- [Stored data entries]:
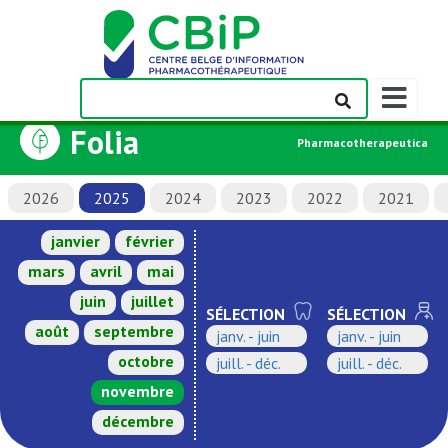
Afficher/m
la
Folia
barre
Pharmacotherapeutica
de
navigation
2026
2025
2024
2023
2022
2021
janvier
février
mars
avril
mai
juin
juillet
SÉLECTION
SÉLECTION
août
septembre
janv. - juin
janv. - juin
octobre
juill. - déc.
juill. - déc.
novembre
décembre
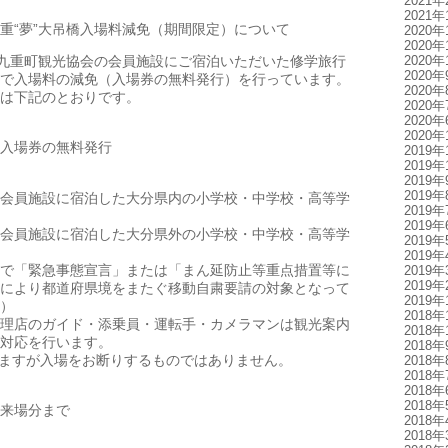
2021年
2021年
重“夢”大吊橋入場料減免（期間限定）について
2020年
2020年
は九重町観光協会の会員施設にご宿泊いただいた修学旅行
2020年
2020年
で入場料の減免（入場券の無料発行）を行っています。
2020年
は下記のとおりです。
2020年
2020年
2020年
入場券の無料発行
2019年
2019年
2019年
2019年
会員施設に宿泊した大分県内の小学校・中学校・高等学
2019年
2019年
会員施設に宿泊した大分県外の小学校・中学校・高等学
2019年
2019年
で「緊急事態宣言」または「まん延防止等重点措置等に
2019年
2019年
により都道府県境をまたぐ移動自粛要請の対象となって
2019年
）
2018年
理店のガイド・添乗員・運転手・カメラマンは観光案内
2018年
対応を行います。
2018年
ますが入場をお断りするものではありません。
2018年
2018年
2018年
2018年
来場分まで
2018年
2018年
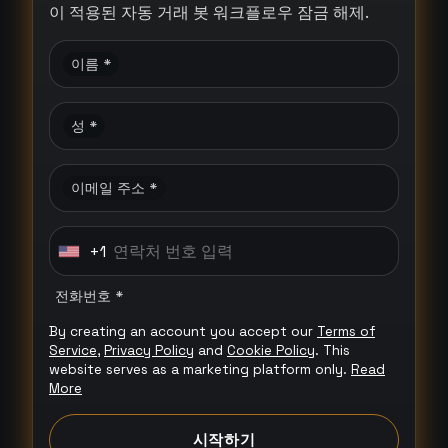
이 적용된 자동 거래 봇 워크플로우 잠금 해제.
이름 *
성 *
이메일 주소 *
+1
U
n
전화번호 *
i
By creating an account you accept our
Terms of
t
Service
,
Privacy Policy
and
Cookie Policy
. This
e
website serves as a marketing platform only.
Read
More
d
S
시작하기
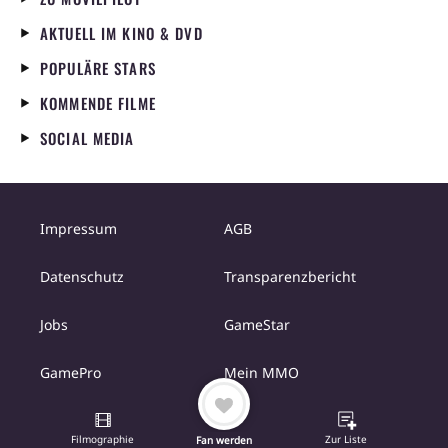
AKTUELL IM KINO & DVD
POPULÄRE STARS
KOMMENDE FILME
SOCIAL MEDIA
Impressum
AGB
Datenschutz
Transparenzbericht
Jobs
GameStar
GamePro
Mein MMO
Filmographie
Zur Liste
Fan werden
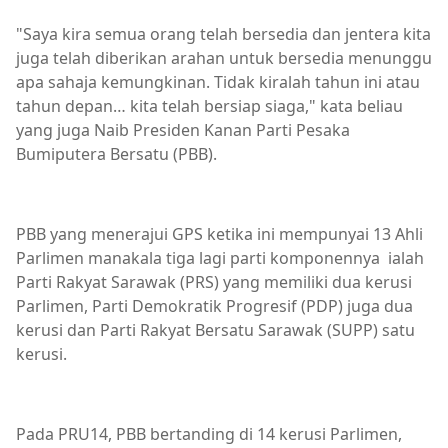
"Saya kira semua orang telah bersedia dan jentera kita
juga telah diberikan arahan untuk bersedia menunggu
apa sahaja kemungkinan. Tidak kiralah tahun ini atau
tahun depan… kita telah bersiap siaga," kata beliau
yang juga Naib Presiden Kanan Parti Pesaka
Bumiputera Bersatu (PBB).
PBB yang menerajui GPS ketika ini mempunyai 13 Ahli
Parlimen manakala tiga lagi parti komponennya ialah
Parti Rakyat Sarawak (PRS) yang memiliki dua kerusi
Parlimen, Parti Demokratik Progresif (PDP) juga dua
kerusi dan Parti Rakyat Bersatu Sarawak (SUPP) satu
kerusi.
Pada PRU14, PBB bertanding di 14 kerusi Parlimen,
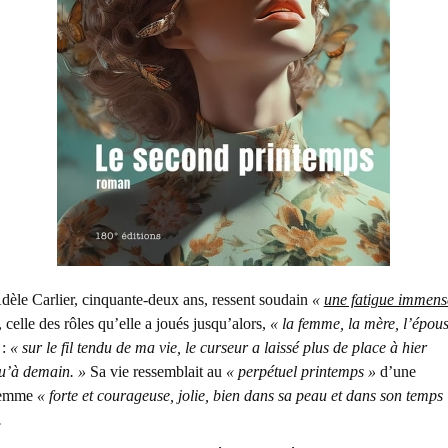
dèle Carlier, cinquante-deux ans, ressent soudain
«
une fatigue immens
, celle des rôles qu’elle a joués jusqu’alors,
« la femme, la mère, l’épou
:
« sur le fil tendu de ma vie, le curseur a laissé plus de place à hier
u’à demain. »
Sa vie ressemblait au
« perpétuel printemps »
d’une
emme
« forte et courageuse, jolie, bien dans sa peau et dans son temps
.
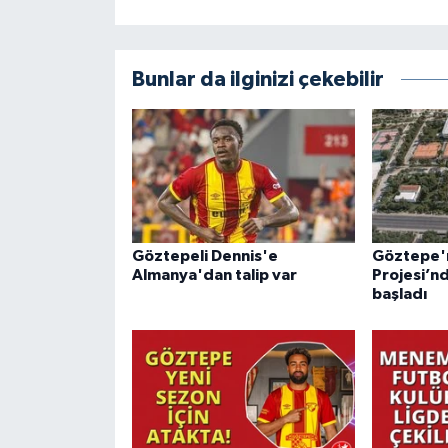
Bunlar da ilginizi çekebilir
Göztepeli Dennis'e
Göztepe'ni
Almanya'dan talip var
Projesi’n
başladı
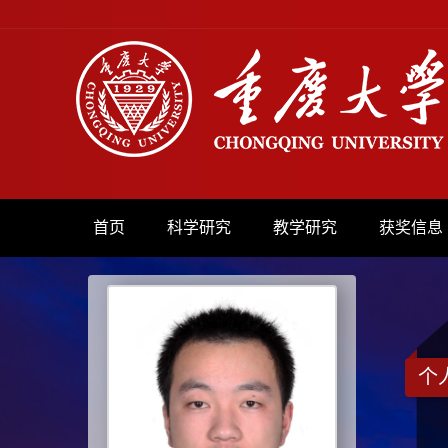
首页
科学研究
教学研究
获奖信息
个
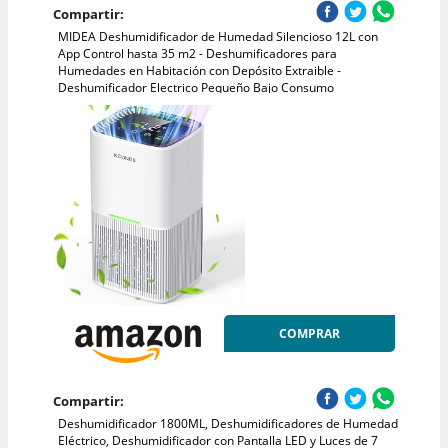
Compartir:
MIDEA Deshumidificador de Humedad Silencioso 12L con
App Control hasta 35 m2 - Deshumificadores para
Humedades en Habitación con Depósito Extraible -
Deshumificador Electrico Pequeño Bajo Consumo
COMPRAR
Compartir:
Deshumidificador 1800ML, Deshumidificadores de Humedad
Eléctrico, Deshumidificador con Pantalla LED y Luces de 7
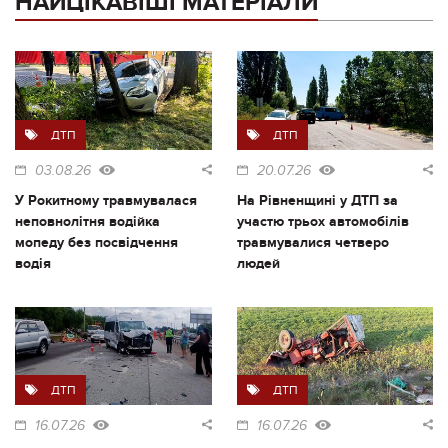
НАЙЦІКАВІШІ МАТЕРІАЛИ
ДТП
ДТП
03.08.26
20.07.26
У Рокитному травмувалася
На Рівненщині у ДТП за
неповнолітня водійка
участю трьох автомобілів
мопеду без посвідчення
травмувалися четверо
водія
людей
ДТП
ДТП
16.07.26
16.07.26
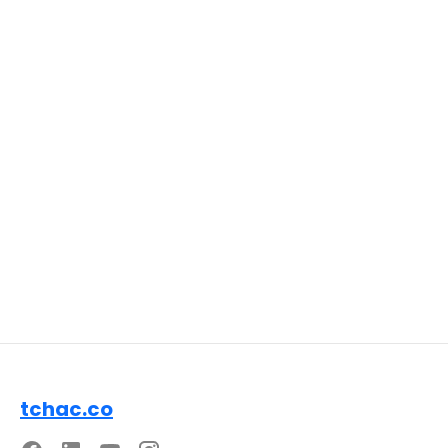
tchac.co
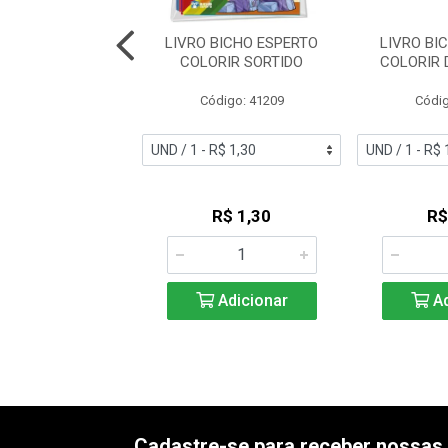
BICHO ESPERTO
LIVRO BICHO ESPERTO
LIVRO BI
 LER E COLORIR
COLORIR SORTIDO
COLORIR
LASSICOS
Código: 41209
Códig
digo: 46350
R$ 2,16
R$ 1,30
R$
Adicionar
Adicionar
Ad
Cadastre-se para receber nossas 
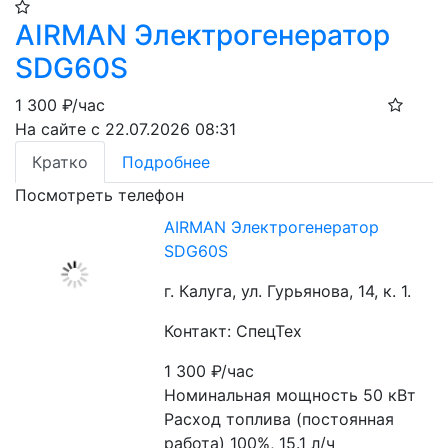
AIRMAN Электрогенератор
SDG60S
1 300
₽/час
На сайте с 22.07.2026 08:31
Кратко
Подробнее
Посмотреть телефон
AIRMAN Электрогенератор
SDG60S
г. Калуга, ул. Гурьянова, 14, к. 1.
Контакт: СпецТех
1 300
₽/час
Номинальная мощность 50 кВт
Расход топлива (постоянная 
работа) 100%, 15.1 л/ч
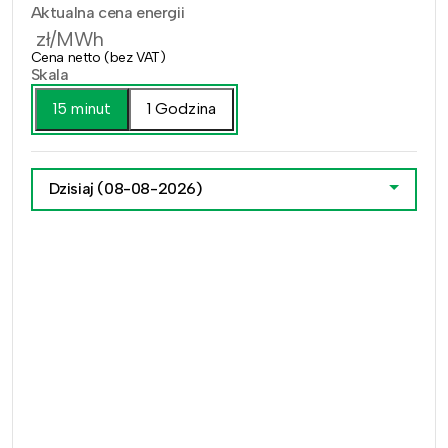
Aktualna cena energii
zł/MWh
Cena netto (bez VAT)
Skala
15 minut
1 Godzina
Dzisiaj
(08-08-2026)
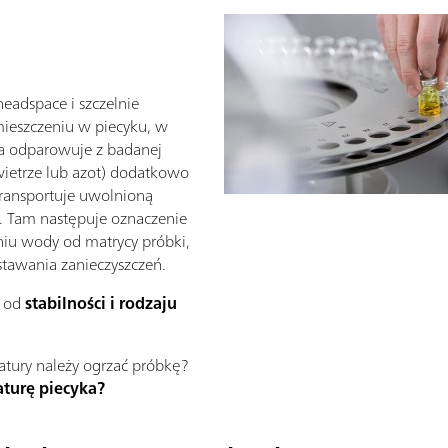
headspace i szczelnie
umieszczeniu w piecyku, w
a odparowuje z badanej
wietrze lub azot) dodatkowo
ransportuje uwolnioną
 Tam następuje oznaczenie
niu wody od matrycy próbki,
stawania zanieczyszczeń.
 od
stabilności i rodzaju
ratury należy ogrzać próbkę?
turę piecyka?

- [Activity]: Transcribe every line from the records above without alteration, and leave out the images.

- [Task response]:
Afficher/m
la
Folia
barre
Pharmacotherapeutica
de
navigation
2026
2025
2024
2023
2022
2021
janvier
février
mars
avril
mai
juin
juillet
SÉLECTION
SÉLECTION
août
septembre
janv. - juin
janv. - juin
octobre
juill. - déc.
juill. - déc.
novembre
décembre
2021年
2021年
重“夢”大吊橋入場料減免（期間限定）について
2020年
2020年
は九重町観光協会の会員施設にご宿泊いただいた修学旅行
2020年
2020年
で入場料の減免（入場券の無料発行）を行っています。
2020年
は下記のとおりです。
2020年
2020年
2020年
入場券の無料発行
2019年
2019年
2019年
2019年
会員施設に宿泊した大分県内の小学校・中学校・高等学
2019年
2019年
会員施設に宿泊した大分県外の小学校・中学校・高等学
2019年
2019年
で「緊急事態宣言」または「まん延防止等重点措置等に
2019年
2019年
により都道府県境をまたぐ移動自粛要請の対象となって
2019年
）
2018年
理店のガイド・添乗員・運転手・カメラマンは観光案内
2018年
対応を行います。
2018年
ますが入場をお断りするものではありません。
2018年
2018年
2018年
2018年
来場分まで
2018年
2018年
이 적용된 자동 거래 봇 워크플로우 잠금 해제.
이름 *
성 *
이메일 주소 *
+1
U
n
전화번호 *
i
By creating an account you accept our
Terms of
t
Service
,
Privacy Policy
and
Cookie Policy
. This
e
website serves as a marketing platform only.
Read
More
d
S
시작하기
AKTUELL IM KINO & DVD
POPULÄRE STARS
KOMMENDE FILME
SOCIAL MEDIA
Impressum
AGB
Datenschutz
Transparenzbericht
Jobs
GameStar
GamePro
Mein MMO
Filmographie
Zur Liste
Fan werden
"Saya kira semua orang telah bersedia dan jentera kita
juga telah diberikan arahan untuk bersedia menunggu
apa sahaja kemungkinan. Tidak kiralah tahun ini atau
tahun depan… kita telah bersiap siaga," kata beliau
yang juga Naib Presiden Kanan Parti Pesaka
Bumiputera Bersatu (PBB).
PBB yang menerajui GPS ketika ini mempunyai 13 Ahli
Parlimen manakala tiga lagi parti komponennya ialah
Parti Rakyat Sarawak (PRS) yang memiliki dua kerusi
Parlimen, Parti Demokratik Progresif (PDP) juga dua
kerusi dan Parti Rakyat Bersatu Sarawak (SUPP) satu
kerusi.
Pada PRU14, PBB bertanding di 14 kerusi Parlimen,
dèle Carlier, cinquante-deux ans, ressent soudain
«
une fatigue immens
, celle des rôles qu’elle a joués jusqu’alors,
« la femme, la mère, l’épou
:
« sur le fil tendu de ma vie, le curseur a laissé plus de place à hier
u’à demain. »
Sa vie ressemblait au
« perpétuel printemps »
d’une
emme
« forte et courageuse, jolie, bien dans sa peau et dans son temps
.
Bunlar da ilginizi çekebilir
Göztepeli Dennis'e
Göztepe'ni
Almanya'dan talip var
Projesi’n
başladı
首页
科学研究
教学研究
获奖信息
个
Compartir:
MIDEA Deshumidificador de Humedad Silencioso 12L con
App Control hasta 35 m2 - Deshumificadores para
Humedades en Habitación con Depósito Extraible -
Deshumificador Electrico Pequeño Bajo Consumo
COMPRAR
Compartir:
Deshumidificador 1800ML, Deshumidificadores de Humedad
Eléctrico, Deshumidificador con Pantalla LED y Luces de 7
НАЙЦІКАВІШІ МАТЕРІАЛИ
ДТП
ДТП
03.08.26
20.07.26
У Рокитному травмувалася
На Рівненщині у ДТП за
неповнолітня водійка
участю трьох автомобілів
мопеду без посвідчення
травмувалися четверо
водія
людей
ДТП
ДТП
16.07.26
16.07.26
tchac.co
BICHO ESPERTO
LIVRO BICHO ESPERTO
LIVRO BI
 LER E COLORIR
COLORIR SORTIDO
COLORIR
LASSICOS
Código: 41209
Códig
digo: 46350
R$ 2,16
R$ 1,30
R$
Adicionar
Adicionar
Ad
Cadastre-se para receber nossas 
AIRMAN Электрогенератор
SDG60S
1 300
₽/час
На сайте с 22.07.2026 08:31
Кратко
Подробнее
Посмотреть телефон
AIRMAN Электрогенератор
SDG60S
г. Калуга, ул. Гурьянова, 14, к. 1.
Контакт: СпецТех
1 300
₽/час
Номинальная мощность 50 кВт
Расход топлива (постоянная 
работа) 100%, 15.1 л/ч
Aktualna cena energii
zł/MWh
Cena netto (bez VAT)
Skala
15 minut
1 Godzina
Dzisiaj
(08-08-2026)
headspace i szczelnie
umieszczeniu w piecyku, w
a odparowuje z badanej
wietrze lub azot) dodatkowo
ransportuje uwolnioną
 Tam następuje oznaczenie
niu wody od matrycy próbki,
stawania zanieczyszczeń.
 od
stabilności i rodzaju
ratury należy ogrzać próbkę?
turę piecyka?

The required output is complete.